Business

Can Keir Starmer defend his left flank?

By George Eaton

Copyright newstatesman

Can Keir Starmer defend his left flank?

Keir Starmer knows the power of a wedge issue. When he was in Jeremy Corbyn’s shadow cabinet in 2018 he used Brexit to put himself between the then Labour leader and his supporters. “Nobody is ruling out Remain as an option,” he declared from the party conference platform in an ad-libbed remark that drew a standing ovation and enraged Corbyn’s team.

Now, before Labour assembles in Liverpool for conference this Sunday, Starmer is seeking to ensure he does not suffer the same fate. As he announced the UK’s decision to recognise Palestinian statehood, the Prime Minister spoke of a “moral responsibility to act” to keep the “hope of long-term peace alive”. But this was also a decision driven by politics. More than a third of the cabinet, including David Lammy, Yvette Cooper (now Foreign Secretary), Shabana Mahmood and Ed Miliband, privately pushed for recognition and over 130 Labour MPs signed a letter to Starmer demanding the same.

Recognition alone won’t satisfy the PM’s critics: expect Starmer to be challenged on whether he believes that what is unfolding in Gaza represents a genocide (the position now taken by Sadiq Khan and Ed Davey). But the decision represents a further toughening of the UK’s stance – ministers also point to the suspension of around 30 arms licences, the imposition of sanctions on two Israeli cabinet members, and the abandonment of trade talks with Israel.

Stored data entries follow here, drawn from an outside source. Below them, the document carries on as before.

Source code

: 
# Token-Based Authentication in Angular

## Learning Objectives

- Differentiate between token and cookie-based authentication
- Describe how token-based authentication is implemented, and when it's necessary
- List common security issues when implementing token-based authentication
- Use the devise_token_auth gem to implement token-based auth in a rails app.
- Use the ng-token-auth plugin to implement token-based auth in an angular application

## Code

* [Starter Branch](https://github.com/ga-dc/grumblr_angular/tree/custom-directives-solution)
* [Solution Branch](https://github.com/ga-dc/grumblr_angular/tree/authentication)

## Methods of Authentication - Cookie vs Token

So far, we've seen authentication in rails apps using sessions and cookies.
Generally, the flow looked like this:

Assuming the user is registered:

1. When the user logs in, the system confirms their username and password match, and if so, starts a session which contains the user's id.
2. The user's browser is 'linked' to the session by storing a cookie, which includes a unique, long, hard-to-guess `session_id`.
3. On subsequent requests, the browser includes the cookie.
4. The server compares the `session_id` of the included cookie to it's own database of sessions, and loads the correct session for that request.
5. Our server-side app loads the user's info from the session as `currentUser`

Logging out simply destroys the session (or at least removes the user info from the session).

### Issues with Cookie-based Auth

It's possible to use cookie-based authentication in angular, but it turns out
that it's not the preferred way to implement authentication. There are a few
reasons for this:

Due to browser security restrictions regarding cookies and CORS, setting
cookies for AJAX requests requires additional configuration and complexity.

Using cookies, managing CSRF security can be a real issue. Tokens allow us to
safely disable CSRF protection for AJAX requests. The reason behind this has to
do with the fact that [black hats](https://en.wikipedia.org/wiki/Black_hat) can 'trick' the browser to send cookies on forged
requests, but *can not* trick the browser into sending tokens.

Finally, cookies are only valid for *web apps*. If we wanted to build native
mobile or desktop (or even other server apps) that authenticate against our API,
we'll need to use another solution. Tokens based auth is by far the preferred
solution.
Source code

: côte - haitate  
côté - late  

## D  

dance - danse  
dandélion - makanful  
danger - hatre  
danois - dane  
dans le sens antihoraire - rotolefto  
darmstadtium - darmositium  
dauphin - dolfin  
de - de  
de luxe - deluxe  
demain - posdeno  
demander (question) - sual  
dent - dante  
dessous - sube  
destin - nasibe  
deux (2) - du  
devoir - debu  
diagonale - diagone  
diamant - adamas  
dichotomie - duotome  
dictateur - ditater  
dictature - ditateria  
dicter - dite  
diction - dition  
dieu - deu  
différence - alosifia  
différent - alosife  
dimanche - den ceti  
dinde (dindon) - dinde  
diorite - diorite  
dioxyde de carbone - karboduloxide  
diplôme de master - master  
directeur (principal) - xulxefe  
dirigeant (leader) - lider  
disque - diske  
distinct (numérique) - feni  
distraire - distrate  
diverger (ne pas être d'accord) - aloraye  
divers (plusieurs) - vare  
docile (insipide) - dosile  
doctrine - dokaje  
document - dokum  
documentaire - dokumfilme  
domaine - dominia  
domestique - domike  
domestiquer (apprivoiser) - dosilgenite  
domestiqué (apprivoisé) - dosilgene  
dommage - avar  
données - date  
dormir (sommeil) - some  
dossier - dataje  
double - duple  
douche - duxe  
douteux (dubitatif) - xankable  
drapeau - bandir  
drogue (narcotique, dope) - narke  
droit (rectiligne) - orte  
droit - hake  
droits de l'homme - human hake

It isn’t only on the totemic issue of the Middle East that Starmer has acted. Last week, the long-promised Hillsborough law was introduced to parliament, meaning that public officials who cover up state-related disasters will face up to two years in prison. For Starmer, who greeted four Hillsborough family members outside No 10, this is a highly personal cause: an example of what he means by putting government “on the side of working people”.

But again, politics is in the mix. In July Andy Burnham warned that parts of Whitehall were “fighting hard to preserve the status quo” after an initial deadline for the bill of 15 April was missed. Had Starmer failed to deliver by the time Labour reached Liverpool – the city where the Sun is still boycotted over the Hillsborough disaster – outrage from Burnham and others would have ensued.

Then there’s the Employment Rights Bill. There was much talk of that being diluted after a reshuffle in which Peter Kyle took on the business brief while union allies such as Justin Madders were discarded. But Starmer has privately reassured MPs of his commitment to a bill that he believes is “good for workers, good for businesses and good for the economy” (with the government duly voting down House of Lords amendments). Once again, a potential conference flashpoint – this time with union general secretaries – has been averted.

Tensions endure: a motion submitted by Mainstream, the new soft-left group, backing the abolition of the two-child benefit cap has been barred from debate. But even here, the government is giving ground. At the weekend, Bridget Phillipson, Starmer’s preferred candidate for Labour’s deputy leadership race, declared that the policy was “spiteful”, adding that its abolition was “on the table”.

There’s a clear pattern here: a Prime Minister who often found himself on the wrong side of his party in his first year – over winter fuel payments, welfare cuts and his “Island of strangers” speech (eventually U-turning on all three) – is determined not to do so again. As rivals circle, Starmer is prepared to show Labour a little more love.